On en sait désormais un peu plus sur le deuxième volet de Star Wars Anthologie, la série de spin-offs autour de la saga. Celui-ci aura pour héros Han Solo. Il sera mis en scène par Christopher Miller et Phil Lord, deux réalisateurs habitués des sommets du box office avec  La Grande aventure Lego, Tempête de boulettes géantes ou encore 21 et 22 Jump Street.

Centré sur la jeunesse de Han Solo (Harrison Ford dans la trilogie d'origine et dans le prochain Star Wars qui sort en décembre), le film se passera au moment où le futur héros devient un scélérat et un contrebandier voleur, c'est-à-dire avant que Luke Skywalker et Obi-Wan Kenobi ne le rencontrent. Il s'agit donc d'un prequel à l'épisode IV, se situant à peu près à la même époque que les épisodes I, II et III (la trilogie réalisée à partir de la fin des années 90).

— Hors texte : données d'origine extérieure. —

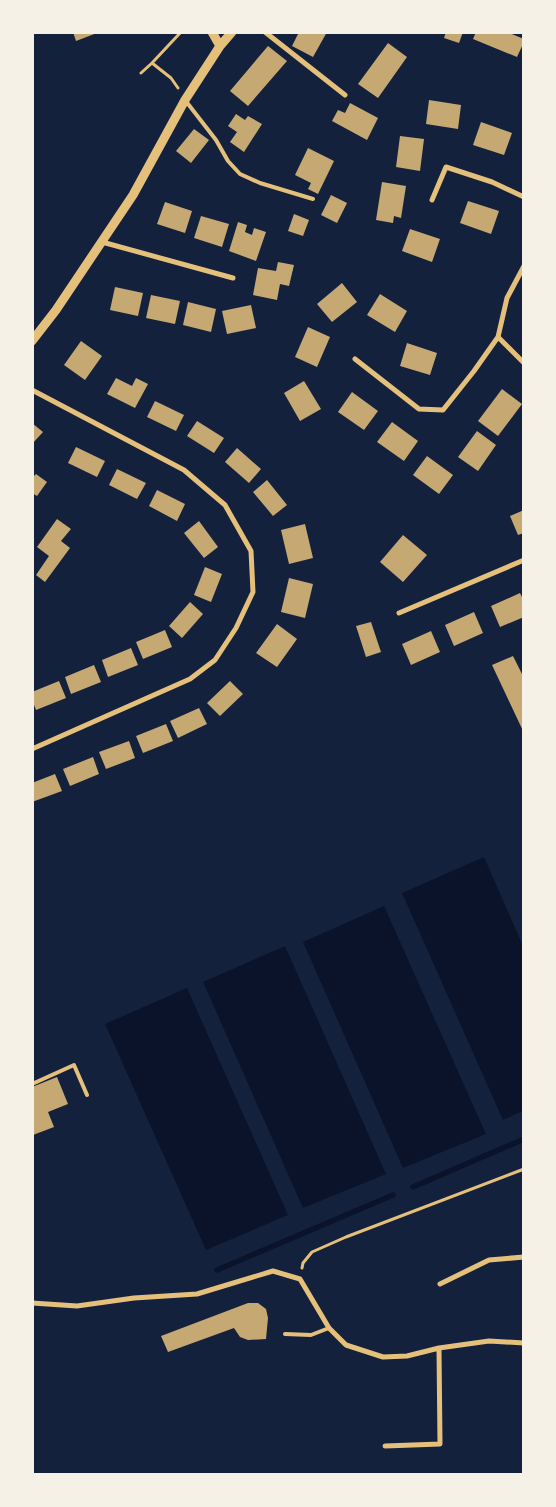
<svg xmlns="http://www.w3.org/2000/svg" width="556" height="1507" font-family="'Nunito Sans',sans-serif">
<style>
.water{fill:#0b132b}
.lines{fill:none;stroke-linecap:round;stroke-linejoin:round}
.stream{stroke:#0b132b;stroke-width:5.5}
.building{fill:#c6a872}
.path{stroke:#e5c07b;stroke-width:3}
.service{stroke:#e5c07b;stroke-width:4}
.minor{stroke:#e5c07b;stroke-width:5}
.tertiary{stroke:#e5c07b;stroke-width:9}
</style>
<rect width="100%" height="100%" fill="#14213d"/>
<path class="water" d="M484,857L523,946V1111L503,1120L402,893Z
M384,906L486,1134L403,1168L303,942Z
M285,946L386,1174L303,1208L203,982Z
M187,988L288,1215L206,1250L105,1024Z"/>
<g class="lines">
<path class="stream" d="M413,1187L524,1139
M217,1270L393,1195"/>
</g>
<path class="building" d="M73,32H97V33L76,41Z
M299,32H327L313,57L292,46Z
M446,32H463L459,43L444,38Z
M476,32H507L524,39V42L517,57L473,39Z
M388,43L407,57L378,98L358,84Z
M268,46L287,61L248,106L230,91Z
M429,100L461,105L458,129L426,124Z
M350,103L378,118L367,140L332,121L338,110L345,113Z
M236,114L245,120L248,116L262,124L244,152L230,142L237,132L228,126Z
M481,122L512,133L504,155L473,145Z
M194,129L209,140L191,163L176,151Z
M400,136L424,139L420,171L396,167Z
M308,148L334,161L318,194L308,189L311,183L295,175Z
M382,182L406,186L401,218L394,216L393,223L376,220Z
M331,195L347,203L337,223L321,215Z
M468,201L499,211L491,234L460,223Z
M165,202L192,211L185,233L157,224Z
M294,214L309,220L303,236L288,231Z
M201,216L229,224L222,247L194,238Z
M238,222L247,225L245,232L252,235L254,228L266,232L256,261L229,251Z
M410,229L440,239L432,262L402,251Z
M278,262L294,265L289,286L280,284L277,300L253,295L258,268L276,271Z
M342,283L357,302L332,322L317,304Z
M115,287L143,293L138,316L110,310Z
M380,294L407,311L395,332L367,315Z
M151,295L180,301L175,324L146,318Z
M188,302L216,309L211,332L183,325Z
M251,305L256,328L227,334L222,311Z
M308,327L330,337L317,367L295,357Z
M81,341L102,356L85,380L64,365Z
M407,343L437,353L430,375L400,366Z
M116,378L132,386L136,378L148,384L135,408L107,394Z
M304,381L321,409L300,421L284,393Z
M502,389L522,404L498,436L478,421Z
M352,392L378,411L364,430L338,412Z
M155,401L184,415L176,431L147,417Z
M197,421L224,438L214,453L187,436Z
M392,422L418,441L404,461L377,442Z
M32,423L43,432L32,444Z
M477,431L496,445L478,471L458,457Z
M76,447L105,461L97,477L68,463Z
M237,448L261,469L249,483L225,462Z
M427,456L453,475L439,494L413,475Z
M117,469L146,483L137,499L109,485Z
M36,474L47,482L37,496L32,493V478Z
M267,480L287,505L273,516L253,492Z
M157,490L185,504L177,521L149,506Z
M524,510V533L518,535L510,516Z
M57,519L71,529L61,541L70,548L45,582L36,575L49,556L37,547Z
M199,521L218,547L204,558L184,533Z
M305,524L313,558L289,564L281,530Z
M403,535L427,555L403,582L380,562Z
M205,567L222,574L211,602L194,595Z
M289,578L313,584L305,618L281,612Z
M520,593L524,601V617L500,627L491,606Z
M190,602L203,614L182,638L169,626Z
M474,612L483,633L454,646L445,625Z
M371,622L381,652L366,657L356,626Z
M277,624L297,639L277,667L256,653Z
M165,630L172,647L143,659L136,642Z
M431,631L440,652L411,665L402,644Z
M131,648L138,665L108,677L102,660Z
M513,656L524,678V733L492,665Z
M94,665L101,682L71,694L65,677Z
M59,681L66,698L36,710L32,700V692Z
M230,681L243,694L220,716L207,703Z
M199,708L207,724L178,738L170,721Z
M166,724L173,741L143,753L136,736Z
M129,741L135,758L106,769L99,752Z
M93,757L99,774L70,786L63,769Z
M55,774L62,791L32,802V783Z
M57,1077L68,1104L48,1112L54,1127L33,1135L32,1087Z
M248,1303H258L266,1309L268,1318L266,1339L248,1340L240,1337L234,1328L168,1352L161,1336Z"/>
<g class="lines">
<path class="path" d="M152,63L181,32
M141,73L152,63L171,78L178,88
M302,1268L303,1263L312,1252L346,1237L524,1169"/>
<path class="service" d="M185,100L216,140L228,161L240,174L260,183L313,199
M32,1084L74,1065L87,1095
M285,1334L311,1335L329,1328"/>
<path class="minor" d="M265,32L345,95
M432,200L446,167L492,182L524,197
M102,242L233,278
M498,337L524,363
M355,359L419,409L443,410L474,371L498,337L507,298L524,266
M32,390L184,470L225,505L251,551L253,592L236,628L215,660L190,679L32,749
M399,613L524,560
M440,1284L489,1260L524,1257
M32,1303L77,1306L134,1298L197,1294L273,1271L300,1279L329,1328L346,1345L383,1357L407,1356L439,1348L489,1341L524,1343
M385,1446L440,1444L439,1348"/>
<path class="tertiary" d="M212,32L220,46
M32,341L56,310L133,195L185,100L220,46L232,32"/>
</g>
<rect width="556" height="1507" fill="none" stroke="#f6f1e7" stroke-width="68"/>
</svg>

Le premier spin-off, Rogue One, qui sortira en 2016, se situe à la même époque mais aura pour personnages principaux des soldats rebelles. Gareth Edwards réalisera ce film, où l'on devrait revoir Dark Vador.

Les deux cinéastes Christopher Miller et Phil Lord déclarent dans un communiqué avoir hâte de débuter le travail: "C’est la première fois qu’on travaille sur un film en ayant une si bonne idée de départ. On promet qu'on va prendre des risques et offrir au public une nouvelle expérience. On fera tout pour être des serviteurs fidèles à ces personnages qui veulent dire tant de choses pour chacun d’entre nous", déclarent-ils. "Pour nous, c'est un rêve qui devient réalité. Pas le genre de rêve dans lequel vous êtes en retard au boulot, où vous arrivez avec des vêtements qui ne ressemblent plus à rien, mais le genre de rêve où on vous confie la réalisation d’un film avec certains des personnages parmi les plus géniaux jamais créés, pour une franchise que vous avez toujours adorée depuis que vous avez l'âge de vous souvenir de vos rêves."

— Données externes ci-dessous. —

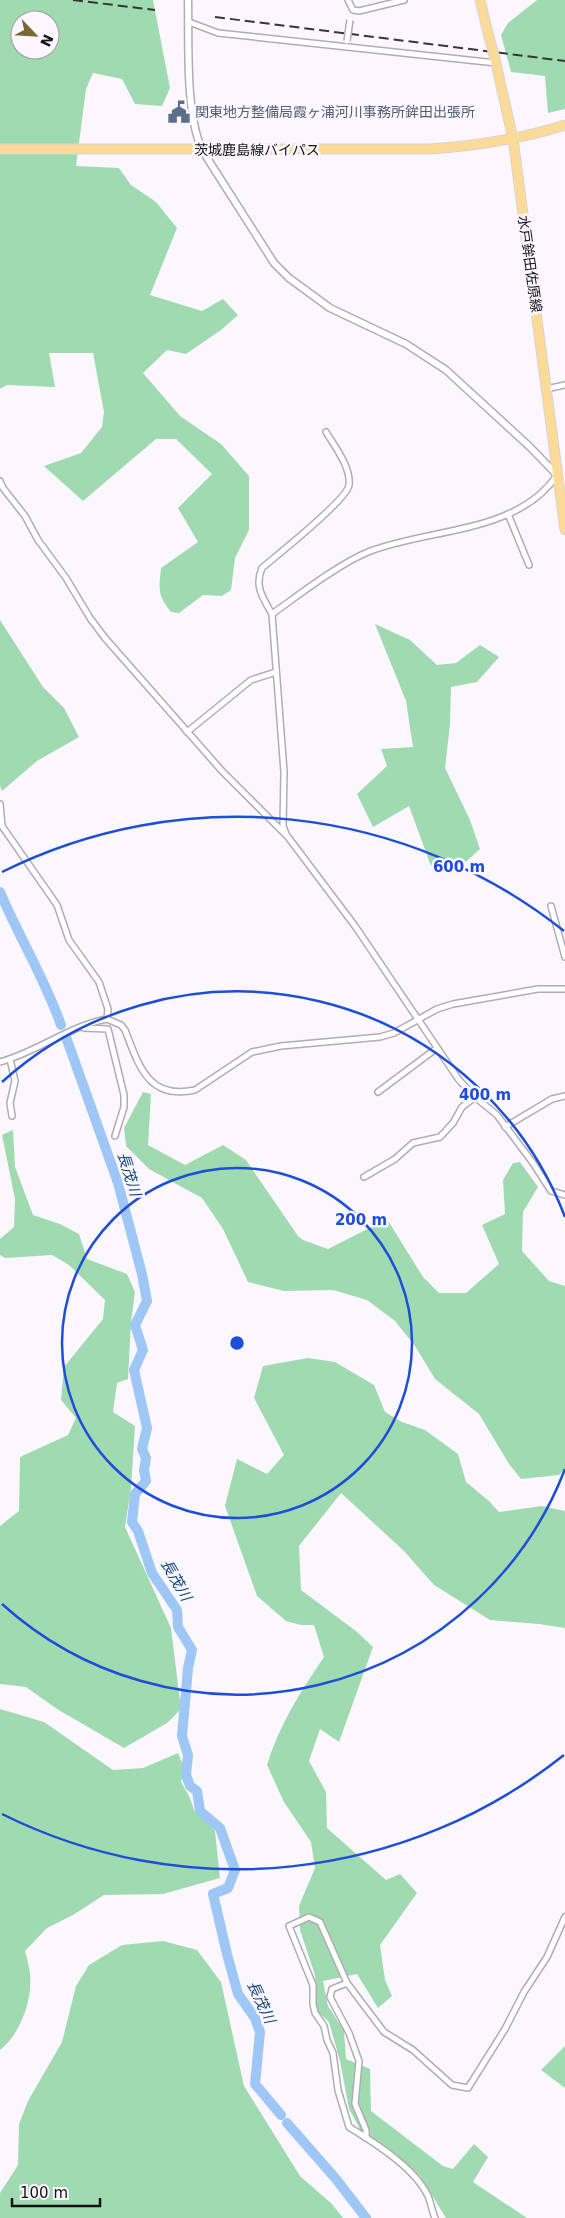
<svg xmlns="http://www.w3.org/2000/svg" width="565" height="2218" viewBox="0 0 565 2218" font-family="'DejaVu Sans','Noto Sans JP',sans-serif">
	<rect width="100%" height="100%" fill="#fcf7fe"/>
	<g fill="#a0dab0" fill-rule="evenodd">
		<path d="M0,0H153L170,88L162,106L135,104L122,79L93,73L86,89L76,166L119,168L131,185L156,202L177,228L150,295L202,311L223,299L238,315L221,330L186,354L167,350L143,373L180,416L221,444L249,476V530L235,558L231,590L222,596L203,595L179,613L171,612C157,595 159,589 161,568L198,542L178,508L212,474L176,439H156L83,501L44,466L81,453L102,427L104,412L93,353H49L55,387L7,385L0,389ZM20,20H50V50H20Z"/>
		<path d="M537,0H565V109L548,113L545,76L511,72L501,35L508,23Z"/>
		<path d="M0,620L43,687L64,708L79,737L37,761L2,791L0,786Z"/>
		<path d="M375,624L410,640L437,665L456,663L480,645L499,657L477,682L451,687L450,724L445,768L470,820L480,849L460,867L431,866L409,806L373,827L357,794L387,766L381,749L413,747L406,701Z"/>
		<path d="M143,1092L151,1094L148,1145L185,1165L223,1145L246,1160L298,1236L303,1240L328,1249L387,1219L423,1277L439,1293H466L499,1264L482,1225L505,1214L503,1180L513,1163L520,1162L538,1187L523,1212L522,1251L549,1281L565,1286V1469L559,1475L521,1479L509,1464L479,1414L435,1379L415,1346L395,1321L367,1300L333,1290L284,1291L248,1282L223,1229L202,1198L149,1169L126,1146L124,1128Z"/>
		<path d="M13,1130L15,1167L33,1215L60,1224L79,1234L87,1259L127,1274L135,1292L131,1322L128,1379L117,1383L113,1412L135,1426L131,1488L125,1527L171,1628L181,1709L167,1723L124,1748L57,1709L26,1687L0,1684V1526L19,1511L20,1457L68,1435L76,1418L61,1400L64,1367L103,1319L105,1300L69,1265L52,1255L5,1258L0,1255V1239L14,1227L15,1199L2,1135Z"/>
		<path d="M308,1358L335,1362L374,1385L385,1412L402,1422L425,1430L458,1454L466,1482L489,1501L499,1512L542,1506L565,1511V1628L539,1624L490,1620L434,1585L404,1551L341,1493L299,1546L301,1590L356,1631L373,1647L339,1742L320,1729L309,1761L326,1792L327,1828L386,1880L400,1874L417,1893L380,1945L385,1980L392,1996L378,2008L357,1974L323,1981L328,2006L344,2031L346,2059L370,2069L371,2111L443,2166L453,2169L474,2144L488,2157L473,2182L527,2218H446L420,2176L399,2157L361,2131L349,2109L340,2061L329,2022L317,2011L315,1975L300,1930L299,1906L315,1868L311,1842L284,1802L267,1765C279,1725 301,1691 324,1657L314,1625H301L286,1621L257,1596L225,1506L237,1459L267,1474L284,1455L254,1398L263,1366Z"/>
		<path d="M0,1709L44,1722L113,1770L143,1768L178,1753L184,1768L181,1782L189,1796L195,1812L208,1822L215,1831L220,1878L163,1894L104,1895L73,1915L47,1928L25,1951C27,1958 29,1966 30,1974C33,1999 20,2035 0,2050Z"/>
		<path d="M163,1941L197,1950L221,1982L244,2086L300,2176L332,2204L343,2218H0V2193L18,2165L19,2124L28,2101L62,2042L76,1986L89,1965L122,1945Z"/>
		<path d="M565,2046V2088L541,2070Z"/>
	</g>
	<g fill="none" stroke-linecap="round" stroke-linejoin="round">
		<g stroke="#9fc7f6" stroke-width="10">
			<path d="M0,892C19,937 45,979 61,1025"/>
			<path d="M66,1037L118,1183L142,1274L147,1301L135,1325L143,1350L134,1370L147,1428L142,1449L146,1458L144,1470L146,1481L135,1494L132,1522L138,1531L152,1573L177,1610L178,1627L192,1650L188,1668L182,1736L188,1755L186,1775L190,1786L197,1791L200,1811L220,1828L235,1870L228,1888L213,1894L227,1954L238,1994L255,2018L260,2032L255,2084L281,2115"/>
			<path d="M287,2123L336,2179L366,2218"/>
		</g>
		<defs>
			<g id="minor">
				<path d="M348,0L353,10L359,11L404,0"/>
				<path d="M189,22L218,33L496,63"/>
				<path d="M546,389L565,385"/>
				<path d="M0,481L3,488L25,516L38,540L66,578L90,618L105,638L222,771L288,837L355,926L459,1080L475,1097L497,1115L533,1163L551,1191L565,1195"/>
				<path d="M508,514L529,565"/>
				<path d="M272,614C299,595 337,565 368,552C428,528 518,534 557,475"/>
				<path d="M187,732L251,680L276,672"/>
				<path d="M0,804L2,826L57,905L69,940L99,982L108,1009L107,1019"/>
				<path d="M286,834L283,826L284,772L272,614C263,598 254,586 262,568C276,556 348,499 349,485C351,467 335,447 326,432"/>
				<path d="M551,906L565,957"/>
				<path d="M84,1028L108,1029L124,1095V1107L115,1136"/>
				<path d="M10,1059L15,1081L10,1103L12,1116"/>
				<path d="M0,1062C37,1052 69,1026 107,1019L121,1025L125,1030C139,1066 148,1100 195,1090L252,1052L281,1046L380,1037L394,1033L437,1009L453,1004L538,989H565"/>
				<path d="M378,1092L437,1048"/>
				<path d="M505,1127L552,1099L565,1096"/>
				<path d="M364,1177L395,1159L413,1143L440,1137L453,1123L462,1107L475,1097"/>
				<path d="M347,1983L332,1989L330,1997L349,2033L359,2061L355,2104L366,2130V2138"/>
				<path d="M435,2218C432,2211 431,2203 428,2196C415,2168 375,2143 349,2127L338,2090L333,2053L327,2040L324,2026L315,2013L313,2004V1985L289,1926L309,1917L320,1922L347,1983L384,2032L413,2050L452,2085L468,2088L505,2029L524,1992L547,1957L565,1917"/>
			</g>
			<path id="tertiary" d="M188,0C189,44 185,111 202,150L274,263L289,278L330,308L406,344L446,370L530,447L557,475"/>
			<g id="primary">
				<path d="M480,0L489,37"/>
				<path d="M495,59L513,139L565,530"/>
				<path d="M0,149H430C476,146 521,139 565,125"/>
			</g>
		</defs>
		<use href="#minor" stroke="#b1acb3" stroke-width="8"/>
		<use href="#tertiary" stroke="#b1acb3" stroke-width="9"/>
		<use href="#primary" stroke="#d5d5d5" stroke-width="11"/>
		<use href="#minor" stroke="#fff" stroke-width="5"/>
		<use href="#tertiary" stroke="#fff" stroke-width="6"/>
		<use href="#primary" stroke="#fcdb99" stroke-width="9"/>
		<g stroke="#383538" stroke-width="2" stroke-dasharray="10 5" stroke-linecap="butt">
			<path d="M73,0L155,10"/>
			<path d="M215,17L565,61"/>
		</g>
		<defs>
			<path id="minor-bridge" d="M347,41L350,20"/>
			<path id="primary-bridge" d="M489,37L495,59"/>
		</defs>
		<use href="#minor-bridge" stroke="#b1acb3" stroke-width="8" stroke-linecap="butt"/>
		<use href="#primary-bridge" stroke="#d5d5d5" stroke-width="11" stroke-linecap="butt"/>
		<use href="#minor-bridge" stroke="#fff" stroke-width="5"/>
		<use href="#primary-bridge" stroke="#fcdb99" stroke-width="9"/>
	</g>
	<g fill="none" stroke="#1d4ed8" stroke-width="2.5">
		<circle cx="237" cy="1343" r="175"/>
		<path d="M565 1469A351 351 0 0 1 2 1604M2 1082A351 351 0 0 1 565 1217"/>
		<path d="M564 1755A526 526 0 0 1 2 1814M2 872A526 526 0 0 1 564 931"/>
	</g>
	<defs>
		<symbol id="civic-bare" viewBox="-9 -9 18 18"><path d="M-.6-6.5H3V-4.5H.6V-3L4-1V1h2V6H-6V1h2V-1L-.6-3ZM-1.2 2.5V6h2.4V2.5Z" fill="#5c6f8a" stroke="#fcf7fe" stroke-width="2.5" paint-order="stroke"/></symbol>
	</defs>
	<g fill-rule="evenodd">
		<use href="#civic-bare" x="163" y="96" width="32" height="32"/>
	</g>
	<g text-anchor="middle" dominant-baseline="central" stroke-width="5" stroke-linejoin="round" paint-order="stroke">
		<g font-size="14" fill="#4e5e75" stroke="#fcf7fe" text-anchor="start">
			<text x="195" y="112">関東地方整備局霞ヶ浦河川事務所鉾田出張所</text>
		</g>
		<g font-size="14" fill="#151315" stroke="#fcf7fe">
			<text x="257" y="150">茨城鹿島線バイパス</text>
			<text transform="translate(530 264) rotate(82)">水戸鉾田佐原線</text>
		</g>
		<g font-size="15" font-style="italic" fill="#15477c" stroke="#fcf7fe">
			<text transform="translate(129 1174) rotate(73)">長茂川</text>
			<text transform="translate(176 1580) rotate(60)">長茂川</text>
			<text transform="translate(261 2002) rotate(65)">長茂川</text>
		</g>
	</g>
	<circle cx="237" cy="1343" r="8" fill="#1d4ed8" stroke="#fcf7fe" stroke-width="2.5"/>
	<g font-size="15" text-anchor="middle" font-weight="bold" fill="#1d4ed8" stroke="#fcf7fe" stroke-width="5" stroke-linejoin="round" paint-order="stroke">
		<text x="459" y="872">600 m</text>
		<text x="485" y="1100">400 m</text>
		<text x="361" y="1225">200 m</text>
	</g>
	<g transform="translate(35 35) rotate(115)"><circle r="24" fill="#fcf7fe" stroke="#a09ca1"/>
	<path d="M0-4L9 19L0 12L-9 19Z" fill="#7b6636"/>
	<text y="-8" font-size="14" font-weight="bold" text-anchor="middle" fill="#151315">N</text>
	</g>
	<path d="M12 2198v8h88v-8" fill="none" stroke="#151315" stroke-width="2.5"/>
	<text x="20" y="2198" font-size="15" fill="#151315" stroke="#fcf7fe" stroke-width="4" paint-order="stroke">100 m</text>
</svg>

Cet Han Solo est attendu dans les salles de cinéma le 25 mai 2018. Lawrence Kasdan (Les aventures de l'arche perdue, L'Empire contre attaque, Le Réveil de la Force) et son fils Jon Kasdan (The First Time) ont la responsabilité du scénario. Il ne reste plus qu'à savoir qui incarnera Han Solo "jeune".